> [EXERCISE DIRECTIONS]: Pick out and copy each line of the listing below that contains the string "displayed". Case counts.

> [RECORDS SHOWN]:
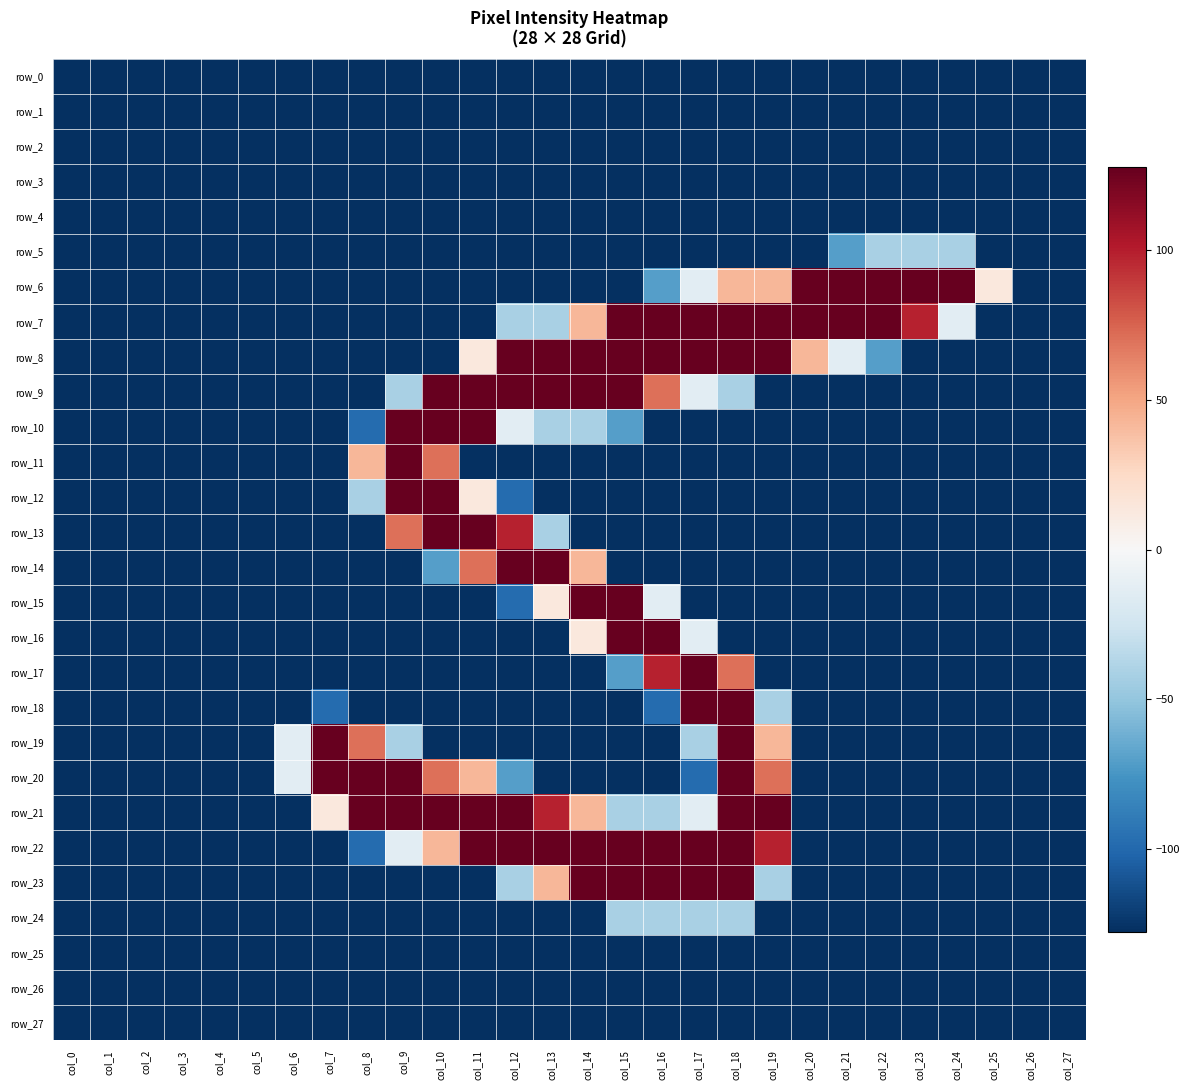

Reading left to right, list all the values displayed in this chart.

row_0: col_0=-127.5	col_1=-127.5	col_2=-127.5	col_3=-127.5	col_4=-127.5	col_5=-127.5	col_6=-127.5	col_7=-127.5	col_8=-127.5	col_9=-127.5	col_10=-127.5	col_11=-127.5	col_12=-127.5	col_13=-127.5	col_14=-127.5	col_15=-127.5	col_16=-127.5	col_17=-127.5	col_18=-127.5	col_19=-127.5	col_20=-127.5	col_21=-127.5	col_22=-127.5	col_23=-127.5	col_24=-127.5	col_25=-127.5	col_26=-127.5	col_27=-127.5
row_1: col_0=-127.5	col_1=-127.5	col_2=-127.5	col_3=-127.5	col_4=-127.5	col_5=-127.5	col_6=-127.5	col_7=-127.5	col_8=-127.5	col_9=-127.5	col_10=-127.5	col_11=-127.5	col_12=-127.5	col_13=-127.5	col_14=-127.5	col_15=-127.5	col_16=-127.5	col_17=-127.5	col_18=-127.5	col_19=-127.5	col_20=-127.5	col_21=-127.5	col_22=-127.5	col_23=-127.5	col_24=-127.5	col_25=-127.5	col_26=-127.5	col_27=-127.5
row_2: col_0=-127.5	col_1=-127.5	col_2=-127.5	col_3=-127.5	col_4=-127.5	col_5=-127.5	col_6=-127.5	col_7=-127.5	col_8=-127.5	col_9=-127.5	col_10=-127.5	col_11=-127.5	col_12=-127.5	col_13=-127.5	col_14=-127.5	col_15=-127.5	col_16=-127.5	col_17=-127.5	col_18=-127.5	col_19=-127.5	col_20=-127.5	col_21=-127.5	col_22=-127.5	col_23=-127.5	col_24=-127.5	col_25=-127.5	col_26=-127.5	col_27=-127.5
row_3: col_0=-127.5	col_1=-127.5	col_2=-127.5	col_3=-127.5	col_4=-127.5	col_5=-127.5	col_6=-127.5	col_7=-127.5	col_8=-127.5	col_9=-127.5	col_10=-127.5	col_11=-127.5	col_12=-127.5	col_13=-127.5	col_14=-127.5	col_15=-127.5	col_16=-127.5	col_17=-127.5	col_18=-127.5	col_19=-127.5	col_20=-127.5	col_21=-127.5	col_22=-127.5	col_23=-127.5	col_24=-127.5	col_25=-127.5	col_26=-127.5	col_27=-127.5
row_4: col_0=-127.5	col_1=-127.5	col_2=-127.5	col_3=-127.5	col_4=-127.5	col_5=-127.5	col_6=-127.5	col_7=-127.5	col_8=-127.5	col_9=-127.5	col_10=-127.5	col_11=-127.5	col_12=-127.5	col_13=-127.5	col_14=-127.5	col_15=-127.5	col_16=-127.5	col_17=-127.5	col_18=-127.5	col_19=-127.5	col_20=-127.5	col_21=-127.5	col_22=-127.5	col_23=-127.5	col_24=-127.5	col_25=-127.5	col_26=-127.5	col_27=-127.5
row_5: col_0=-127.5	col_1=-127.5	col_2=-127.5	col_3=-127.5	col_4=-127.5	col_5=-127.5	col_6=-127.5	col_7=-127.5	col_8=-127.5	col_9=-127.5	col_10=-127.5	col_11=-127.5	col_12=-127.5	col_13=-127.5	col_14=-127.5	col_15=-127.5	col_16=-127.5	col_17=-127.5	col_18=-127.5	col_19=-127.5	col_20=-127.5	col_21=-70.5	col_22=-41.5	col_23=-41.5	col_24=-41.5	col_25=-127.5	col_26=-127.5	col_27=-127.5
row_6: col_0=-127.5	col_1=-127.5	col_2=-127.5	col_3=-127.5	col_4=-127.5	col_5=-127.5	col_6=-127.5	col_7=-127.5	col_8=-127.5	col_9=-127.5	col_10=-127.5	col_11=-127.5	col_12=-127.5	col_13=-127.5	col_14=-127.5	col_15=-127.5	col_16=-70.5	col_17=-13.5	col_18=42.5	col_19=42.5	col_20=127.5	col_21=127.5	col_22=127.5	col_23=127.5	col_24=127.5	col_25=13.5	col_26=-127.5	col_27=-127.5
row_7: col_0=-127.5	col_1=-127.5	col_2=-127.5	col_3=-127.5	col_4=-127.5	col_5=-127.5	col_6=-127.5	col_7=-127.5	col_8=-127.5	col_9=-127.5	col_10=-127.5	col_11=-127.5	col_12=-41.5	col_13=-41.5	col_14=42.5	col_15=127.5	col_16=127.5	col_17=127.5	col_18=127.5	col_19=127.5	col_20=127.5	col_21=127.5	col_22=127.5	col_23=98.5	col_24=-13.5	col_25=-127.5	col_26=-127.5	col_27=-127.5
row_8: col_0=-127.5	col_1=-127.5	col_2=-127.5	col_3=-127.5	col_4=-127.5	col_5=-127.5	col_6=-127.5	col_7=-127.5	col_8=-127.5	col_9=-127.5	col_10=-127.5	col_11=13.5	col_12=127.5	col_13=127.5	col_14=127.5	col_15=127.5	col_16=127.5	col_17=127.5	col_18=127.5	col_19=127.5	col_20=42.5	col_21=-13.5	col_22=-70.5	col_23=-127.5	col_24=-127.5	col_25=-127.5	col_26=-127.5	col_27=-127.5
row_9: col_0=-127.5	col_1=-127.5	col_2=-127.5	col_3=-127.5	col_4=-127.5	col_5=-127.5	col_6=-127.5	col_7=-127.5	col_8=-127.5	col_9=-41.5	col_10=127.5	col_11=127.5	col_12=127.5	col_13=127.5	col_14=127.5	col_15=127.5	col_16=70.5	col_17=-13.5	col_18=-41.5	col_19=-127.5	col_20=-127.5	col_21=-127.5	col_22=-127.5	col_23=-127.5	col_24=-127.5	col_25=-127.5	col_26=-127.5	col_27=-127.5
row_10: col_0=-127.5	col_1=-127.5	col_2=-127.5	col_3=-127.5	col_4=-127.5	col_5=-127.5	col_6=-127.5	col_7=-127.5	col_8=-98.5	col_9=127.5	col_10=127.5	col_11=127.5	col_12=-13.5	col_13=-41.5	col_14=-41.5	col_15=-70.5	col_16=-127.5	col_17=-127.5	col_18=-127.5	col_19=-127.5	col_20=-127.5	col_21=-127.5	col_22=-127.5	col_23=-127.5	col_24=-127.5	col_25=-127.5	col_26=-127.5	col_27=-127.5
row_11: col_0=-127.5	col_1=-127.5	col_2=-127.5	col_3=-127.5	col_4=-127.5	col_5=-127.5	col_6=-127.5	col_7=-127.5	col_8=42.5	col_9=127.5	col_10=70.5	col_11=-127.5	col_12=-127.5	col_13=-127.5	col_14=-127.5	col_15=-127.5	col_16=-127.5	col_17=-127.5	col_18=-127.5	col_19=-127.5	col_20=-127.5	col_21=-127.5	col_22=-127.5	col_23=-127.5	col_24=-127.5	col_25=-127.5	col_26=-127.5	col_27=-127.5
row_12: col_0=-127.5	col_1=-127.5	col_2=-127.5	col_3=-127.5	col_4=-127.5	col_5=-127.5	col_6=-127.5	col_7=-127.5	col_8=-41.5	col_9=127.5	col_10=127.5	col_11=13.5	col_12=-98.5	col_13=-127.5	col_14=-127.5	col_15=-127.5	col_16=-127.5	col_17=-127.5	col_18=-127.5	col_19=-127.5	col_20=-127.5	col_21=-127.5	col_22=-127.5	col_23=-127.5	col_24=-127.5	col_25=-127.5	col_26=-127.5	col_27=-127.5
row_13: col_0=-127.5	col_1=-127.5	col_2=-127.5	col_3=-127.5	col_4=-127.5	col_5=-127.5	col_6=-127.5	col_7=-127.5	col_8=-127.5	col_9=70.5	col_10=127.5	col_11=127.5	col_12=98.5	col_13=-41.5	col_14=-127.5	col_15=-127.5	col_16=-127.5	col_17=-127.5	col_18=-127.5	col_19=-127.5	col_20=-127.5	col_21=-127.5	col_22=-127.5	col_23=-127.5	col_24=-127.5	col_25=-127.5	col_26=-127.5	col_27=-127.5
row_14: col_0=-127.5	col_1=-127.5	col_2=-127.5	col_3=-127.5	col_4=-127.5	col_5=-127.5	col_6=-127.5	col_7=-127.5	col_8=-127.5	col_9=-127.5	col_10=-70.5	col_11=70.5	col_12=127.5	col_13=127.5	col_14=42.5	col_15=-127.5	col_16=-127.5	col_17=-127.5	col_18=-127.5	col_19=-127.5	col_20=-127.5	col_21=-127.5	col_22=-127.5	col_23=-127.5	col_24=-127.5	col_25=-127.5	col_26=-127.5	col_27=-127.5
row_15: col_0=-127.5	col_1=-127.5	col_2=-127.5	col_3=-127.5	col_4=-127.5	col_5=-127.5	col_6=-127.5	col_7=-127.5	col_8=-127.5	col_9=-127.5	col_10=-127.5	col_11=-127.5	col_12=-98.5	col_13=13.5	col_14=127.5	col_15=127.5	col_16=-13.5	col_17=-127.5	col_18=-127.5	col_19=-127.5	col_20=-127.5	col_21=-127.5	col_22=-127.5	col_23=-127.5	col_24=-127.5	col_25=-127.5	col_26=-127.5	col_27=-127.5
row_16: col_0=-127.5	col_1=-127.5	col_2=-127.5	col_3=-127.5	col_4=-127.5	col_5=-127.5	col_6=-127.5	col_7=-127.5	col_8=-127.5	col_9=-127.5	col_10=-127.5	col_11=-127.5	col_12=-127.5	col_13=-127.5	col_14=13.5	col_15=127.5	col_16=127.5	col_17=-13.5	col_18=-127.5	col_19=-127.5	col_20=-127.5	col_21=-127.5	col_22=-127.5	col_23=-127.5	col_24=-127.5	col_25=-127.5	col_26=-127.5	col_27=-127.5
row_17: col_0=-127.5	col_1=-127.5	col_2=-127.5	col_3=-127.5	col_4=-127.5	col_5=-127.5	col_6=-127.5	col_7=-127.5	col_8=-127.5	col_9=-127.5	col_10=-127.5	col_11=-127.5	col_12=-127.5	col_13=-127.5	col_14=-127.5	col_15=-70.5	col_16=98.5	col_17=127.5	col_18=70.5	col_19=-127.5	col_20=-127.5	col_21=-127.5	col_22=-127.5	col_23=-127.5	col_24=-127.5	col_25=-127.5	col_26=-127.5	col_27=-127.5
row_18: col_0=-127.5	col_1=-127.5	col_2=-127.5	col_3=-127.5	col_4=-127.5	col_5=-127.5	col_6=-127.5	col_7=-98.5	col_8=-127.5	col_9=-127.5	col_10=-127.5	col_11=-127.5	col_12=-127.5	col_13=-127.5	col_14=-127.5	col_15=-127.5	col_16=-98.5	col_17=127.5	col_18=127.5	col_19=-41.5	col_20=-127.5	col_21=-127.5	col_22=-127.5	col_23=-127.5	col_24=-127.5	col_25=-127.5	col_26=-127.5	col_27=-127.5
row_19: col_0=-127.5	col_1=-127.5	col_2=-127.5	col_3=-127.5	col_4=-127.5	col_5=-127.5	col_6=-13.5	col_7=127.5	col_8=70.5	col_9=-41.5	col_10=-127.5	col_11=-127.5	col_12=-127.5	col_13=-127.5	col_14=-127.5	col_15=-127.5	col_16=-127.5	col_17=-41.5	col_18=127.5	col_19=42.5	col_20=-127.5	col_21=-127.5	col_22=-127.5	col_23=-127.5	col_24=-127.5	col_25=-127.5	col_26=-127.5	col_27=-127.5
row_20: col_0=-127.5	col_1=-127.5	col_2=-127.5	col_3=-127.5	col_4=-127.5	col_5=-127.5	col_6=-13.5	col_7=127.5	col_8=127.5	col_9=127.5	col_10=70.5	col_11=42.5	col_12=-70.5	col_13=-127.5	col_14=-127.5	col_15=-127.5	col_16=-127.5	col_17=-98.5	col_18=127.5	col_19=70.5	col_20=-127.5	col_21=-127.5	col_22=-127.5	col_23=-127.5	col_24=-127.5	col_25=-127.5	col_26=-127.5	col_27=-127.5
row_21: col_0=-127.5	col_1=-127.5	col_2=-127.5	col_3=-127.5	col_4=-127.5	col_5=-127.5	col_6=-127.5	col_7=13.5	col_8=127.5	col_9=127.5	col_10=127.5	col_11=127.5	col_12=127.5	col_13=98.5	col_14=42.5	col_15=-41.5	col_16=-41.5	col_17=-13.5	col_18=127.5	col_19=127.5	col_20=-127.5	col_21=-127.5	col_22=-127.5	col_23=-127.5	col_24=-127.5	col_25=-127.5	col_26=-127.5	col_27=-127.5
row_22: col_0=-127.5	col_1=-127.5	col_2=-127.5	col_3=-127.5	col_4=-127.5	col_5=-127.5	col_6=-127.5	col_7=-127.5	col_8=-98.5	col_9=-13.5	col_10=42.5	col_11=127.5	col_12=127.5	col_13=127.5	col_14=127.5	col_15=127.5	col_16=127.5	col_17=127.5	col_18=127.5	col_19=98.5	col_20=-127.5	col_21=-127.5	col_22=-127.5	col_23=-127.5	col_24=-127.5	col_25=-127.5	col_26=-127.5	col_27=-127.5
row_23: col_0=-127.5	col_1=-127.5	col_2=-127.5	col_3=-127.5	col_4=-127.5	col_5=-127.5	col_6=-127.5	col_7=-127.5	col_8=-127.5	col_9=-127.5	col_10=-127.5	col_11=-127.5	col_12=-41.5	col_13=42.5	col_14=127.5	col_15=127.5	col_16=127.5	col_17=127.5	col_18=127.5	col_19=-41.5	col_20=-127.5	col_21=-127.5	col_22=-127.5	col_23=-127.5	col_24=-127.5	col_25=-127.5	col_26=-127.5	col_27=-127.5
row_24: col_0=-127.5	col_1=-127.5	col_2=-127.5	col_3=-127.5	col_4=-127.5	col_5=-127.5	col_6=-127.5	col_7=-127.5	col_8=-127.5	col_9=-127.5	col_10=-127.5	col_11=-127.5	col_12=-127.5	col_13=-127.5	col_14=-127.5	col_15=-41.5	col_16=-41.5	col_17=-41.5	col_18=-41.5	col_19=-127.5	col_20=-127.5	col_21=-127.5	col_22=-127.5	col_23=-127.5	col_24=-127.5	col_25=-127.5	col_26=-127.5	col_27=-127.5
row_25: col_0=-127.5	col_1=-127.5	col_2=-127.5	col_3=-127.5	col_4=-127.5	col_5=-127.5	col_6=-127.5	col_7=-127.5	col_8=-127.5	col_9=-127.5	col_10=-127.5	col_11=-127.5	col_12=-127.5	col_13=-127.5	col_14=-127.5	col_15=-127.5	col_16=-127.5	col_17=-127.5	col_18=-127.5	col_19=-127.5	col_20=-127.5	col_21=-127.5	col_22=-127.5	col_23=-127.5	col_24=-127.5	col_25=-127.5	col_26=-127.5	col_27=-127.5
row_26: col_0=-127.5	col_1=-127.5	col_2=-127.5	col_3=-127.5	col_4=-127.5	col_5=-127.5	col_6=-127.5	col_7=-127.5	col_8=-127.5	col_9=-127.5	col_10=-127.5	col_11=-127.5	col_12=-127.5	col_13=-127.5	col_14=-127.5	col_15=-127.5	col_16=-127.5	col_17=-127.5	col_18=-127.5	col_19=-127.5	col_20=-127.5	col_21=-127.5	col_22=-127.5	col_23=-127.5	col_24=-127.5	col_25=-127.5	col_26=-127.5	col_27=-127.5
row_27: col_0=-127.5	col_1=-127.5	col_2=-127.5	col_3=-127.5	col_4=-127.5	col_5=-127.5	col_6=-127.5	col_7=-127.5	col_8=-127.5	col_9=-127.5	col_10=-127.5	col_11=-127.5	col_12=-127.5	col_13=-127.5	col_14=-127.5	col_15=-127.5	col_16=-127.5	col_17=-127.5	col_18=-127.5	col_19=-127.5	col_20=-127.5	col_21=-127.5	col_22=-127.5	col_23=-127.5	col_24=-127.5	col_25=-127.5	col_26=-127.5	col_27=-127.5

> [THE ANSWER]:
Reading left to right, list all the values displayed in this chart.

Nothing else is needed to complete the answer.